Machine Translation Implementation
Machine translation evolved from statistical models (Moses) through neural (seq2seq+attention) to modern transformers. Today, high-quality ready models exist for most language pairs—task reduces to choosing right model and integration.
Translation Model Selection
Ready APIs (best quality, simplicity):
- Google Cloud Translation API: 500K characters/month free, >100 languages, $20/1M characters
- DeepL API: exceeds Google for European languages, $5.99/month for 500K characters
- OpenAI GPT-4o: for context-dependent translation (marketing, literature)
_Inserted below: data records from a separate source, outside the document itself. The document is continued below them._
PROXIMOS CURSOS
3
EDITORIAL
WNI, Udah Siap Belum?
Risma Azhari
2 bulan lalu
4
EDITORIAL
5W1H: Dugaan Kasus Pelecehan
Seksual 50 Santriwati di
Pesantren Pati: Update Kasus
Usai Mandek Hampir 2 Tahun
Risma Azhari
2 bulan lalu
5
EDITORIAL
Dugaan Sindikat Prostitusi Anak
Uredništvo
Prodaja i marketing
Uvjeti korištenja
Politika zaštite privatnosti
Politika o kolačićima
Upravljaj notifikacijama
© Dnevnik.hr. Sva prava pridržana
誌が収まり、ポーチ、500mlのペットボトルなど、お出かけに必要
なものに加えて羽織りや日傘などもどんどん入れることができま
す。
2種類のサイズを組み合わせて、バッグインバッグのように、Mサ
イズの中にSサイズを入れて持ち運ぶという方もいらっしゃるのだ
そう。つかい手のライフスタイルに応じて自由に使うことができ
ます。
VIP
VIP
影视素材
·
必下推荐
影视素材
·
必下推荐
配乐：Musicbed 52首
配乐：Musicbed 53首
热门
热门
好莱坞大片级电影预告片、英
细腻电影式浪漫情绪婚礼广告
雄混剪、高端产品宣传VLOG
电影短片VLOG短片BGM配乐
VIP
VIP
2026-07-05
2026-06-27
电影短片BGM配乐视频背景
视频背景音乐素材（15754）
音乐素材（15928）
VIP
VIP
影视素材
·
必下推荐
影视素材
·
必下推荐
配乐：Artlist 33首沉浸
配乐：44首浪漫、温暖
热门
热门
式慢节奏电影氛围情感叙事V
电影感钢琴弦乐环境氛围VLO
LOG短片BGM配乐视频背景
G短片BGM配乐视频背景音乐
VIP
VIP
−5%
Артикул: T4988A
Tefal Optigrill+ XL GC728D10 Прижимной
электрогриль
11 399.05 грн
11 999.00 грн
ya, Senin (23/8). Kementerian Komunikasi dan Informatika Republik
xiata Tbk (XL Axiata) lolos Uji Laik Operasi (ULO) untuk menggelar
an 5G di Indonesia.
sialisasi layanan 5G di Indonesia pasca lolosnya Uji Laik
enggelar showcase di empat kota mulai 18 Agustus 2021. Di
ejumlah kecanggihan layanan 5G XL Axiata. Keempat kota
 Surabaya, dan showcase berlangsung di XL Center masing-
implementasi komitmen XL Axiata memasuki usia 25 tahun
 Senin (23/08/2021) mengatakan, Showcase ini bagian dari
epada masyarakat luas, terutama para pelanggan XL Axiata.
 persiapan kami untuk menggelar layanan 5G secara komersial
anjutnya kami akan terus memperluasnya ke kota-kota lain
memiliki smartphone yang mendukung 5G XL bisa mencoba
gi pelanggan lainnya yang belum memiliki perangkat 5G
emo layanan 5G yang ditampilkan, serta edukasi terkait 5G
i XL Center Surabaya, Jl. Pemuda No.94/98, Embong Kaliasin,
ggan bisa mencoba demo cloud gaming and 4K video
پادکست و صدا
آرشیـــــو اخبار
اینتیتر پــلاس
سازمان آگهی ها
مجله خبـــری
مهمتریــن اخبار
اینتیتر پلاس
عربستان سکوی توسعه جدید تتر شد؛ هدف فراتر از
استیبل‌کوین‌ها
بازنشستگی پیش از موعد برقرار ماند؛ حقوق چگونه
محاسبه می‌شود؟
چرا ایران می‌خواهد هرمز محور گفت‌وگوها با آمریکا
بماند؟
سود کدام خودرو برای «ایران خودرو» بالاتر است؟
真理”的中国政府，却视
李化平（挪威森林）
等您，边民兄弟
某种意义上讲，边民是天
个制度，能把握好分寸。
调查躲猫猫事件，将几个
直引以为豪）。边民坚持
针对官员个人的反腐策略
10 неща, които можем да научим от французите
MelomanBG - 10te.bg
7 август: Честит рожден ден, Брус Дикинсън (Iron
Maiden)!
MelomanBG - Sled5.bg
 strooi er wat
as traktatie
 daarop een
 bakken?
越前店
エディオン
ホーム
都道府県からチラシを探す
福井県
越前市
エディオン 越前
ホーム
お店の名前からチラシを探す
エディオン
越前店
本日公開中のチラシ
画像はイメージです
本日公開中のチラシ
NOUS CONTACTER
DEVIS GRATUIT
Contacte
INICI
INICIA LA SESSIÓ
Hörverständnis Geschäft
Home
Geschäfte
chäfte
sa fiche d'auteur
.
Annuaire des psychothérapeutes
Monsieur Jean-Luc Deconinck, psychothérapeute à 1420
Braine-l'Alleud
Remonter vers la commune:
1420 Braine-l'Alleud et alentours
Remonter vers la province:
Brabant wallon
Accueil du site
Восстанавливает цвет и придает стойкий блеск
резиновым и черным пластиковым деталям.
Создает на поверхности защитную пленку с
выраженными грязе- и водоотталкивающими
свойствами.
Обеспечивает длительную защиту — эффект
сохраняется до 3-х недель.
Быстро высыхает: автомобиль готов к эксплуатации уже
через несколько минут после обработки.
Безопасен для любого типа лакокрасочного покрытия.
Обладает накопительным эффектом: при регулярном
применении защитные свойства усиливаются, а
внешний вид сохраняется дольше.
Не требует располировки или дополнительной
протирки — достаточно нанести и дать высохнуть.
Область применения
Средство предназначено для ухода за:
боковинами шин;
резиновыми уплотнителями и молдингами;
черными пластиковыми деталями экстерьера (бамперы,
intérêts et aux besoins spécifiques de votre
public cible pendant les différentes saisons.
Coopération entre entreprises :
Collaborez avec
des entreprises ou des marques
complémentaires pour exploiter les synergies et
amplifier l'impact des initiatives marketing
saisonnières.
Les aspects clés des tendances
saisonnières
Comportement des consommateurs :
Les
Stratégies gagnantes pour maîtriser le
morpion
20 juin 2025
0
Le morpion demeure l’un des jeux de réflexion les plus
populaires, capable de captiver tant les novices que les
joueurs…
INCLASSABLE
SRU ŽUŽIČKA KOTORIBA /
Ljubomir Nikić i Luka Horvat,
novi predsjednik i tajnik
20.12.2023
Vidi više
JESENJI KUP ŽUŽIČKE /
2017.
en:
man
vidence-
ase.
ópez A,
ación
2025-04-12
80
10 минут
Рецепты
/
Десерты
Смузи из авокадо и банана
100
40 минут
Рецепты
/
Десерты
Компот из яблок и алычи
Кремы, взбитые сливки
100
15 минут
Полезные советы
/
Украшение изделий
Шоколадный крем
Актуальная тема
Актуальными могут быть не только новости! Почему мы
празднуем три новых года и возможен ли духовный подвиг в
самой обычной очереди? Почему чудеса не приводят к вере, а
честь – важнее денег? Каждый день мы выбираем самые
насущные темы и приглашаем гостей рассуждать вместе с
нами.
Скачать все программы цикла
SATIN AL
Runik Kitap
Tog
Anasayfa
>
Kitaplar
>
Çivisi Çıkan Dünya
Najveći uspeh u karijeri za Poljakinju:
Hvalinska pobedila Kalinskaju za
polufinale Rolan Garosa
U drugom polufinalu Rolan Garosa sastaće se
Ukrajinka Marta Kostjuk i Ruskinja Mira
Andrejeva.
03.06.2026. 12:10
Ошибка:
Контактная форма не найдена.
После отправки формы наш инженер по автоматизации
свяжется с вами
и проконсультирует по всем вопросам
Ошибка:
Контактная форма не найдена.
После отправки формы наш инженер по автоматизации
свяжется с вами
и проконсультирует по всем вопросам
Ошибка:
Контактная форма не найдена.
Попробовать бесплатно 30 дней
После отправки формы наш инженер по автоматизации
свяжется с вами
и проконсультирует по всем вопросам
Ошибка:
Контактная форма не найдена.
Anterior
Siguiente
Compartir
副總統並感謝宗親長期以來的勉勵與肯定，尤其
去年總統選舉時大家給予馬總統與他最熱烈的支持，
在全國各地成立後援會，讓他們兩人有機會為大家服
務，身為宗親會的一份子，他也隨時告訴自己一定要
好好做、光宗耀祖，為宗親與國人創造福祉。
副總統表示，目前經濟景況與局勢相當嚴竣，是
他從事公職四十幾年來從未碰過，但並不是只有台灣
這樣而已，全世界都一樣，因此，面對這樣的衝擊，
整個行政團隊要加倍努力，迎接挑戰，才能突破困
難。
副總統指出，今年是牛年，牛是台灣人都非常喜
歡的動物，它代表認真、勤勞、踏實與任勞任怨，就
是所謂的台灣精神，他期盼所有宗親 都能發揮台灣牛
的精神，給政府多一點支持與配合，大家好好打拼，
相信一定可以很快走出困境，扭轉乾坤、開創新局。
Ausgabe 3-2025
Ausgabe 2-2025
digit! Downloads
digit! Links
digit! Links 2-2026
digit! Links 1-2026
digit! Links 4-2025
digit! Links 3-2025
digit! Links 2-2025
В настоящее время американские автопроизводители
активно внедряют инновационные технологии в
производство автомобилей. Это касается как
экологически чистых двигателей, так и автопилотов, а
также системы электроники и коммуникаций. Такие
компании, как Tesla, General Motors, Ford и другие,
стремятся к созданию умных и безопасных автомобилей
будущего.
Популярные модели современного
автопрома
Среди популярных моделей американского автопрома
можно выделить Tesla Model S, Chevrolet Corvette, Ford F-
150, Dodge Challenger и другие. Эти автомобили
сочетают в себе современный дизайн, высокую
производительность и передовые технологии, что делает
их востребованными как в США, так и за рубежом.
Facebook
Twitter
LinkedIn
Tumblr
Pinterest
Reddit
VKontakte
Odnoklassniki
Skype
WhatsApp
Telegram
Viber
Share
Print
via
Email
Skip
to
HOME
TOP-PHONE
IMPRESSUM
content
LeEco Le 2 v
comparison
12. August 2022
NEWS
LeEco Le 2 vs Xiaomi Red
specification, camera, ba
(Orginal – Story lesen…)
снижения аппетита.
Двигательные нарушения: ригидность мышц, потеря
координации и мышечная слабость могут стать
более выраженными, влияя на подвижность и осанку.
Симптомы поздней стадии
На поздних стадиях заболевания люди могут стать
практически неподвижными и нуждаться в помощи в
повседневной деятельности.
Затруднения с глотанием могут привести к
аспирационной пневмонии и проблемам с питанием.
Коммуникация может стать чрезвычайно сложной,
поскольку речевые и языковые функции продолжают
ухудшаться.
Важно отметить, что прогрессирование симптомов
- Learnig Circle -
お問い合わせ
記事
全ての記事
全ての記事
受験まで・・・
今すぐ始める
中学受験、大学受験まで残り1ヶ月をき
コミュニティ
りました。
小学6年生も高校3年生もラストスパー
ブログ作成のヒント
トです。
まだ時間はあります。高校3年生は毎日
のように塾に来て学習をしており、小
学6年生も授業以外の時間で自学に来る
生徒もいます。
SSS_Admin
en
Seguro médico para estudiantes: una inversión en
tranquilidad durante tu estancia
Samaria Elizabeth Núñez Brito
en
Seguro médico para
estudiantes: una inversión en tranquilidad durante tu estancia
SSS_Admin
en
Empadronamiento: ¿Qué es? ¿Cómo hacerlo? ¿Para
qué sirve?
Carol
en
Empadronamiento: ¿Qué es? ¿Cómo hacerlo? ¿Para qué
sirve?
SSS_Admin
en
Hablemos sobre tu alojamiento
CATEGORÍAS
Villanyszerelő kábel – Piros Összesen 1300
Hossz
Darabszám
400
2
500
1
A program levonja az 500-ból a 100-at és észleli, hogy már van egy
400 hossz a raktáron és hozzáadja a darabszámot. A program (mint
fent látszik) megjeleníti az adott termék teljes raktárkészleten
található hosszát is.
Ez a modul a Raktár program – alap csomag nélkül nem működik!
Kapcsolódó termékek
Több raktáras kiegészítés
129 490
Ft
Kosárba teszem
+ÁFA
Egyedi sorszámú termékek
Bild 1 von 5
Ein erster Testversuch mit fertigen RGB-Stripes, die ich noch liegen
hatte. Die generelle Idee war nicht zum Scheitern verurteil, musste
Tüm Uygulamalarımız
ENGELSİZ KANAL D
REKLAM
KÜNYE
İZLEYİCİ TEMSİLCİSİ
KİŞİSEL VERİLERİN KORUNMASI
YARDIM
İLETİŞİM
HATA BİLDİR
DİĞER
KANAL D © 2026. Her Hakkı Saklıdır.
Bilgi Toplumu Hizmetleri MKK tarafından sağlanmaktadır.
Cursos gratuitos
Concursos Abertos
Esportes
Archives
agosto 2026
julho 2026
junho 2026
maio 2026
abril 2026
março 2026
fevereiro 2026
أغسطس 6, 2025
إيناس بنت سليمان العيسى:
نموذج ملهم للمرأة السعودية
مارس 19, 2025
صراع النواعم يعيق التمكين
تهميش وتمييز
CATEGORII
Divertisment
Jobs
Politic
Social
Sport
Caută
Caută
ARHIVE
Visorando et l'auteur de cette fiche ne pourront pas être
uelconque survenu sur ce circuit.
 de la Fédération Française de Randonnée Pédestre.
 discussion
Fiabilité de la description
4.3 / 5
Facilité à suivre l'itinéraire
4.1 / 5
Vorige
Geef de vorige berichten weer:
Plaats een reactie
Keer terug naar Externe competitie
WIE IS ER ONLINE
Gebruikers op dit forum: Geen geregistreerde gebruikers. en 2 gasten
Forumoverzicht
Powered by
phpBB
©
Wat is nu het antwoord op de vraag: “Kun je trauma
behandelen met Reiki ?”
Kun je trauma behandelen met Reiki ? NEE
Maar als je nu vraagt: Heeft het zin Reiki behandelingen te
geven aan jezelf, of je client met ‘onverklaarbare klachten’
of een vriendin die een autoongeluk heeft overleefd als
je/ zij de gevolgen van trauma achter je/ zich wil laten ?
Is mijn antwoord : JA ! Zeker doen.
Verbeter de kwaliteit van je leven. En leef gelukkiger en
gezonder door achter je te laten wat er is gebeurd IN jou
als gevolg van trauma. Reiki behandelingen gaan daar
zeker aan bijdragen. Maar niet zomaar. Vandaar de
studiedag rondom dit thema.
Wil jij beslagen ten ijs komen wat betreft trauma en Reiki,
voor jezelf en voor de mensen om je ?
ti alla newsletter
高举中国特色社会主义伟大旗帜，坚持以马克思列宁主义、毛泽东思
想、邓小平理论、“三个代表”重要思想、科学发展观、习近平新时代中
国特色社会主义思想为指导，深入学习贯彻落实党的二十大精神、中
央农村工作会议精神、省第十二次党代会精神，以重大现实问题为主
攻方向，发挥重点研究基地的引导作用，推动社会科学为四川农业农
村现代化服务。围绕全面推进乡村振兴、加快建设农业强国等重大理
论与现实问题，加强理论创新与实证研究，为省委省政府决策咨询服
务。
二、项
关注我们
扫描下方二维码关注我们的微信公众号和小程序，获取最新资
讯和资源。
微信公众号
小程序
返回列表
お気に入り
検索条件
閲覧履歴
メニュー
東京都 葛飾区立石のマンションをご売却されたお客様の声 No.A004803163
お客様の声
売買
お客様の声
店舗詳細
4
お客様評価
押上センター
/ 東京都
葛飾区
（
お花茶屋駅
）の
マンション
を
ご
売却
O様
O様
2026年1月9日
Open-source models (privacy, on-premise, no API costs):
- MarianMT (Helsinki-NLP): compact models for 1000+ language pairs, Hugging Face
- NLLB-200 (Meta): 200 languages including rare ones, quality near Google for many pairs
- SeamlessM4T (Meta): multimodal—text and speech, 100+ languages
- Opus-MT: large collection of trained MarianMT models
from transformers import MarianMTModel, MarianTokenizer
model_name = "Helsinki-NLP/opus-mt-ru-en"
tokenizer = MarianTokenizer.from_pretrained(model_name)
model = MarianMTModel.from_pretrained(model_name)
def translate(texts: list[str]) -> list[str]:
inputs = tokenizer(texts, return_tensors="pt", padding=True, truncation=True)
translated = model.generate(**inputs)
return tokenizer.batch_decode(translated, skip_special_tokens=True)
Specialized Translation
Ready models struggle with domain terminology. Strategies:
Terminology Dictionaries: post-process translation with approved term replacement. sacremoses library for detokenization, then regex replacement.
Fine-tuning on domain data: 10K–100K parallel sentences from your field. MarianMT trains on one GPU in hours. Quality grows 3–8 BLEU for specialized texts.
Prompt engineering for LLM: GPT-4o with instruction "translate medical texts, preserve Latin terms" without fine-tuning.
Quality Post-Processing
Automatic translation evaluation:
- BLEU: standard metric, but correlates with quality only on large sets
-
COMET: neural metric, better correlates with human ratings (model
Unbabel/wmt22-comet-da) - chrF: good for morphologically rich languages (Russian)
In production: A/B test two models on real users—engagement, page time, explicit ratings.
Long Text Processing
MarianMT limited to 512 tokens. For long documents:
- Split into sentences:
nltk.sent_tokenizeorspacy - Translate per sentence
- Assemble preserving formatting
For GPT-4o: chunk by paragraphs with overlap (last sentence of previous chunk)—preserves context for coherent transitions.
Performance
| Model | Speed (CPU) | Speed (GPU) | Quality ru-en |
|---|---|---|---|
| MarianMT | 50–100 words/sec | 500–1000 words/sec | BLEU ~35 |
| NLLB-200 | 20–50 words/sec | 200–500 words/sec | BLEU ~38 |
| GPT-4o-mini API | — | ~500 words/sec | BLEU ~42 |
| DeepL API | — | ~2000 words/sec | BLEU ~44 |
For on-premise with GPU budget: NLLB-200 on A10G yields good quality with full data control.